Pemerintah terus mengkaji potensi mutasi virus corona di Indonesia. Menteri Riset dan Teknologi (Menristek)/Kepala Badan Riset dan Inovasi Nasional (BRIN) Bambang Brodjonegoro menduga, mutasi virus penyebab Covid-19 mungkin terjadi di Indonesia, terutama di Jawa.
Hingga 14 Februari 2021, data Whole Genome Sequence (WGS) yang telah dikirimkan ke Global Initiative on Sharing All Influenza Data (GISAID) mencapai 416 sequences. Dari jumlah itu, 392 sequences di antaranya merupakan complete WGS.
Secara rinci, tipe genetik Covid-19 (clade) terbesar yang berada di Indonesia ialah clade GH dengan jumlah 231 sequences (59%), clade GR sebanyak 74 sequences (19%), clade L berjumlah 61 sequences (16%), clade O dengan total 20 sequences (5%), dan clade G sejumlah 6 sequences (1%).
"Kalau saya tidak salah, dulu clade O yang mendominasi WGS di Indonesia.
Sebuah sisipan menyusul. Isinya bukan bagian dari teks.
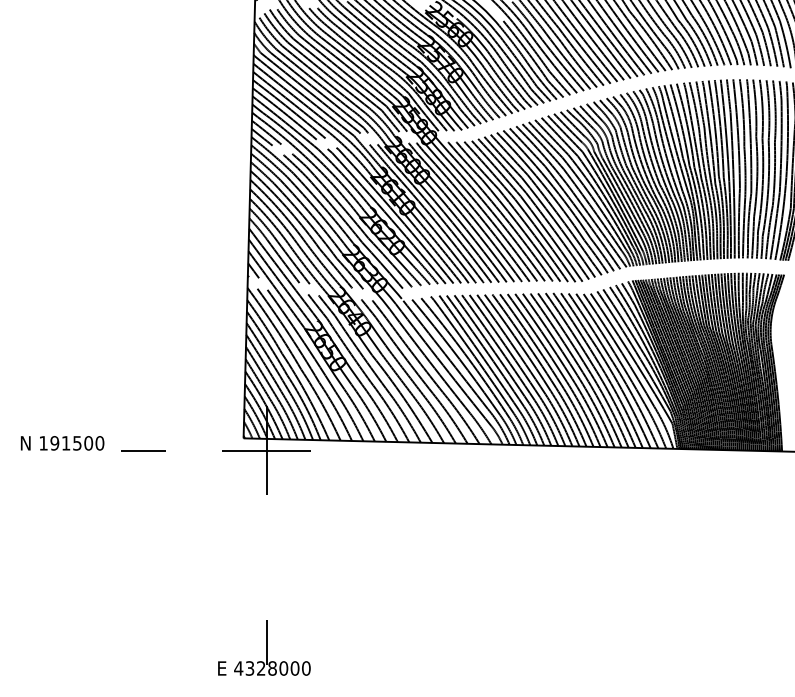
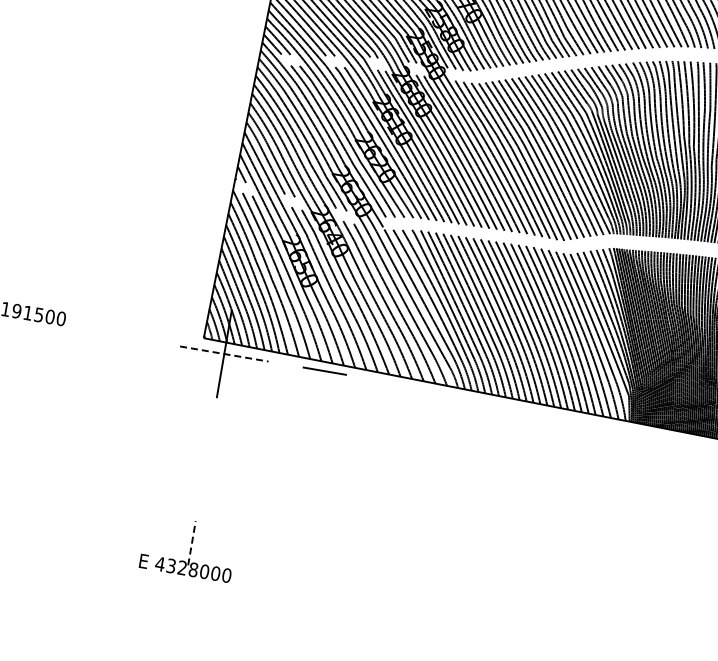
line: (143, 450) -> (324, 371), moved
line: (266, 450) -> (224, 353), solid -> dashed
line: (266, 641) -> (192, 542), solid -> dashed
Artinya, dalam tanda kutip, mutasi strain virus ini telah terjadi di Indonesia," kata dia dalam sebuah webinar, Senin (15/2).
Berdasarkan wilayah, sebagian besar mutasi virus Covid-19 terjadi di provinsi yang paling infeksius, seperti Jakarta, Jawa Barat, Jawa Timur, dan Jawa Tengah. Meski begitu, perlu diversifikasi lebih lanjut untuk memastikan mutasi Covid-19 yang terjadi di Tanah Air.
Berikut Databoks penularan Covid-19 di Indonesia:
Bambang pun memastikan, varian virus dari Afrika Selatan, Inggris, dan Brasil belum ditemukan di Indonesia. Namun, varian virus itu perlu diwaspadai lantaran sudah ada di negara sekitar Indonesia, seperti Australia, Jepang, dan Singapura.
Ke depan, pemerintah terus berupaya meningkatkan kapasitas sequencing. Kemristek menargetkan, kapasitas sequencing dapat mencapai 5% dari total kasus positif di setiap provinsi.
Selain itu, pemerintah melakukan analisis genotipe untuk menyaring varian virus tertentu, seperti varian dari Afrika Selatan, Inggris, dan Brasil. "Jika kita mengkhawatirkan ketiga jenis strain baru tersebut, maka kami melakukan analisis genotipe untuk ketiga jenis itu," ujar Bambang.
Selanjutnya, pemerintah melakukan analisis bioinformatika hilir secara komprehensif serta membangun repositori data nasional. Upaya tersebut dilakukan dengan membangun jejaring dengan para institusi, membangun kapasitas sumber daya manusia, dan menggunakan dana Kemenristek/BRIN secara fokus pada surveilans genomik.
President of GISAID Initiative Peter Bogner mengatakan, dugaan bahwa varian tertentu belum ada di Indonesia tidak bisa dibuktikan. Sebab, belum ada surveilans genom maupun data yang cukup. "Anda juga tahu, Indonesia memiliki wilayah kepulauan yang sangat luas dan populasi signifikan," kata dia.
Ia pun berharap, Bambang dapat mendorong pemerintah untuk mengumpulkan data dalam jangkauan luas di Indonesia. "Jadi bukan hanya di wilayah metropolitan," katanya.